EXERCISE INSTRUCTIONS> Pull out the passage from "Not only did" to "from the road." in the piece about Grandma Baer's caramel popcorn below, copying it word for word.

SOURCE DOCUMENT>
A vintage treat

Not only did Grandma Baer, my mother’s mother, tell engrossing stories (here she regales Yo-Yo and Miss Becca Boo with some old-timey tale—probably the one about Johnny, the little boy who refused to eat his milk and bread),


she also made fabulous caramel popcorn. Each October she would make several batches of the popcorn, divide it up into small zip-lock bags, and hand it out to the trick-or-treaters that ventured down her driveway that wound through the woods and separated her ranch house from the road.


Even though my plain Mennonite grandmother handed out sweets to her disguised neighbor children, my own mother didn’t let me or my brothers celebrate Halloween. We weren’t allowed to go trick-or-treating, and more often then not we didn’t even hand out treats. One year we did hand out apples, and when one little neighbor girl reported back to me that her mother made her throw out the apple we gave them because it might have contained a razor, my mother was miffed. What good was a holiday that made people distrustful of others? (That was the same neighbor girl who ate a raw egg for twenty-five cents, on a dare that my mother gave her, an incident not at all connected with the imagined razor event—my mother is not a vengeful woman.) Instead, come the hallowed eve, we hunkered down in our dimly lit house, porch lights off, doing our best to give the impression that we weren’t home. Or we’d go visit friends.

SUPPLIED ENTRIES>

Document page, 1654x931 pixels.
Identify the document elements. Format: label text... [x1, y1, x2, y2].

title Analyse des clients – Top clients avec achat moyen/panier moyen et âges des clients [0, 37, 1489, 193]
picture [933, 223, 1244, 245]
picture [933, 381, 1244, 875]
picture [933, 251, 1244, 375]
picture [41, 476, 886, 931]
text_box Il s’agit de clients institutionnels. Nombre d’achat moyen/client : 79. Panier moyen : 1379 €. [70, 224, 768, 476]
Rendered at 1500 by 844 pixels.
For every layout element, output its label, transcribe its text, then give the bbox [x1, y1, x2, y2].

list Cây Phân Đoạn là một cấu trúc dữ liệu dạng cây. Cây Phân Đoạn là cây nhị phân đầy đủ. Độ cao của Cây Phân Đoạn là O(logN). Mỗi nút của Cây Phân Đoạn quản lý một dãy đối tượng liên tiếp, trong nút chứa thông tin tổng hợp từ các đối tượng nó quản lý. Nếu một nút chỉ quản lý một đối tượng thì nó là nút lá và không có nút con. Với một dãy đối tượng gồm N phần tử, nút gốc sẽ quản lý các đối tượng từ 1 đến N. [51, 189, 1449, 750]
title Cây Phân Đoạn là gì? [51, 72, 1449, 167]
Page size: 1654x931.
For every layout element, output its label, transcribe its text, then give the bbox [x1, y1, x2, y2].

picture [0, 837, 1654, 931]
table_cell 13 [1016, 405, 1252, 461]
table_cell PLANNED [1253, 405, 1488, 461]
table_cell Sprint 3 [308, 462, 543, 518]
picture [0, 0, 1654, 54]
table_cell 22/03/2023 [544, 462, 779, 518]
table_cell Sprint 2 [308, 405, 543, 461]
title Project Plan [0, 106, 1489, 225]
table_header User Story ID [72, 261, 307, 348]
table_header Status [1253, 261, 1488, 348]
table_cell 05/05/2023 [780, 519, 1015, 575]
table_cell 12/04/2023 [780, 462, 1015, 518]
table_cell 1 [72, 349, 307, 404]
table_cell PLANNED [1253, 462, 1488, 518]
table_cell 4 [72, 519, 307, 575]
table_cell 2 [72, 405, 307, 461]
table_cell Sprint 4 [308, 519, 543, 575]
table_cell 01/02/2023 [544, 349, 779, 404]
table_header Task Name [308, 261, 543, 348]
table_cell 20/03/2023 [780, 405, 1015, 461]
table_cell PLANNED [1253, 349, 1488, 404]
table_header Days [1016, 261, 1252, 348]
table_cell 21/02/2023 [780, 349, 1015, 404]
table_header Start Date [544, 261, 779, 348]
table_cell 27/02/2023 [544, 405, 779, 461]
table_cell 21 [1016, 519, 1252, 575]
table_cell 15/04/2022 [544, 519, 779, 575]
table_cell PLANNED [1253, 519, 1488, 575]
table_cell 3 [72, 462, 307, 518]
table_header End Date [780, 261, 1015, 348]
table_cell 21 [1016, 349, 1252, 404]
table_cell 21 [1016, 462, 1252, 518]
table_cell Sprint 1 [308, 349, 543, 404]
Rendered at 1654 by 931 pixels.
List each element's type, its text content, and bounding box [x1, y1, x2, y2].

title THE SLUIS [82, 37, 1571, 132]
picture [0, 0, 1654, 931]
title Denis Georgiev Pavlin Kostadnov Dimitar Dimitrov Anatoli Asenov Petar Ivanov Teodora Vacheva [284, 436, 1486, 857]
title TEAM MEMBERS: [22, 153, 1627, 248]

REPLY>
Not only did Grandma Baer, my mother’s mother, tell engrossing stories (here she regales Yo-Yo and Miss Becca Boo with some old-timey tale—probably the one about Johnny, the little boy who refused to eat his milk and bread),


she also made fabulous caramel popcorn. Each October she would make several batches of the popcorn, divide it up into small zip-lock bags, and hand it out to the trick-or-treaters that ventured down her driveway that wound through the woods and separated her ranch house from the road.